Why it matters: Prices at the pump have become a central focus for increasingly cranky consumers, and a ubiquitous reminder of the administration's fecklessness on inflation, their top concern.
- The executives will likely get an earful from Energy Secretary Jennifer Granholm, though it remains unclear what combination of carrots and sticks could coax the industry into pumping more crude and selling it more cheaply.
State of play: The risk that runaway gas prices pose politically has prompted a flurry of activity.
- President Biden Wednesday called for Congress to suspend the Federal gas tax (though that could be counterproductive).
- Administration officials are not ruling out restrictions on energy exports (tricky in light of the need to help supply European allies facing the loss of Russian supplies).
- And next month, Biden is expected to travel to Saudi Arabia — a country he once vowed to make "a pariah" on the world stage — to try to cajole more crude out of the kingdom.
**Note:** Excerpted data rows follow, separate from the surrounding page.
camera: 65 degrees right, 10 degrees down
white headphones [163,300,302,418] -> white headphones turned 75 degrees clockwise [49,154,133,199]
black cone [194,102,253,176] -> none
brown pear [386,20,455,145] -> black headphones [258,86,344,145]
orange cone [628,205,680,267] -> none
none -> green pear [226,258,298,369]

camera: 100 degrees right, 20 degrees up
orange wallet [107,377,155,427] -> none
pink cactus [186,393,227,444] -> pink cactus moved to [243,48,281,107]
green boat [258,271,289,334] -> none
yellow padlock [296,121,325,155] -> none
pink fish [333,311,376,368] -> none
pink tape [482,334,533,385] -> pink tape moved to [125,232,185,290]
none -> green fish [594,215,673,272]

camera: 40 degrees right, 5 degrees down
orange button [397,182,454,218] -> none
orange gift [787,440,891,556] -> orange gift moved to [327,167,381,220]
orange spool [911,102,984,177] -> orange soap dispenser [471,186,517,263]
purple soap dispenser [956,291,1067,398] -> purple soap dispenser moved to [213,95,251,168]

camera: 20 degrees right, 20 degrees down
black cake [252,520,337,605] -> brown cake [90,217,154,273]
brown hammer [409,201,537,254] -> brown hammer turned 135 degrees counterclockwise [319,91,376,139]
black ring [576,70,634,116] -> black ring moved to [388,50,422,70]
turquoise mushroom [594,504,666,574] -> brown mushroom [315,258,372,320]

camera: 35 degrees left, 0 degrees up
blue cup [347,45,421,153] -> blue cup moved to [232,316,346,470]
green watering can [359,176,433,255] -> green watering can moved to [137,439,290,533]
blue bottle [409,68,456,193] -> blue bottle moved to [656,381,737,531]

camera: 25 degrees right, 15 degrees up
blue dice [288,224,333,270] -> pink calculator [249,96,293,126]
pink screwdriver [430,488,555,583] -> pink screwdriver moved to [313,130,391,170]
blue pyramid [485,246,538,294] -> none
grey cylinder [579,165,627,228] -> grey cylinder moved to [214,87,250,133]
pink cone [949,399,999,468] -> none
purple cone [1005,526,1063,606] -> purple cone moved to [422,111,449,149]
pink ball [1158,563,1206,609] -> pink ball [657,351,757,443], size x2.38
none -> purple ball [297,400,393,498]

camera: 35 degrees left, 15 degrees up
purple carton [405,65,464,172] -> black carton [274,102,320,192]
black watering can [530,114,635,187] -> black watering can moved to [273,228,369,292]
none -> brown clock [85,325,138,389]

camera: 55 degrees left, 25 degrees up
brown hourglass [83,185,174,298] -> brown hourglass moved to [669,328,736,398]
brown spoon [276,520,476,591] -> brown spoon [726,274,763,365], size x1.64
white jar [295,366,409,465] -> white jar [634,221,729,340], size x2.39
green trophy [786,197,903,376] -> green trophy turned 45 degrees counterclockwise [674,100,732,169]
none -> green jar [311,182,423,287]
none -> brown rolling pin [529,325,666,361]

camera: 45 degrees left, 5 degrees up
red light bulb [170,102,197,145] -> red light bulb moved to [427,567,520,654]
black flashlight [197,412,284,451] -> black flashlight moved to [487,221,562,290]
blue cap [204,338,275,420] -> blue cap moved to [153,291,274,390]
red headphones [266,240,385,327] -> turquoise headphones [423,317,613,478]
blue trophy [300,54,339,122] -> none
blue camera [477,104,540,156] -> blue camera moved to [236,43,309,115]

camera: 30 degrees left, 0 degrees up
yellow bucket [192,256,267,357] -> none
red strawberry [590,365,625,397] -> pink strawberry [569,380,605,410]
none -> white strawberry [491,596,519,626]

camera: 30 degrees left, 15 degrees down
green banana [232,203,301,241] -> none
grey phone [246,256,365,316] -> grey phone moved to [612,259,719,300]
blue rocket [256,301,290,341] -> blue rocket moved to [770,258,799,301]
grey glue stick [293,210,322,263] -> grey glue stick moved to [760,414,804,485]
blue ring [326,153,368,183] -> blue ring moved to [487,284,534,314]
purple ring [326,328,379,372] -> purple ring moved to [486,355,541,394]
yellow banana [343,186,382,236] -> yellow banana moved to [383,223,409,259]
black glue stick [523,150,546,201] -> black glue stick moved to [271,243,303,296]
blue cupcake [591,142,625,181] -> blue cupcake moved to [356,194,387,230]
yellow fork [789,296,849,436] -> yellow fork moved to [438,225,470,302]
What they're saying: "With the world now focused on the risks for high and rising energy inflation, the likelihood of policy correction is rising," wrote Goldman Sachs analysts in a client note this week, referring to government efforts to stimulate oil production.
- Rising production out of Saudi Arabia and Russia — amid falling political will globally to blackball purchases from both — could help lower prices, per Goldman.
The impact: Market prices for wholesale crude oil and gasoline have started to roll over.
- U.S. benchmark West Texas Crude is down about 8% this month, to just above $105 per barrel.
- It's down about 14% from its recent peak of $122.
Yes, but: This isn't just about what the administration is doing. Much of the decline is also related to the growing odds that the Federal Reserve's rate hikes could push the country into a recession over the next year to 18 months, which would mean lower demand for oil.
- Continued weakness in China — including a new lockdown in Shenzhen this week — is expected to be a drag on global growth.
The bottom line: Soaring gas prices are a killer for politicians. It only makes sense that the administration is trying to do something about them.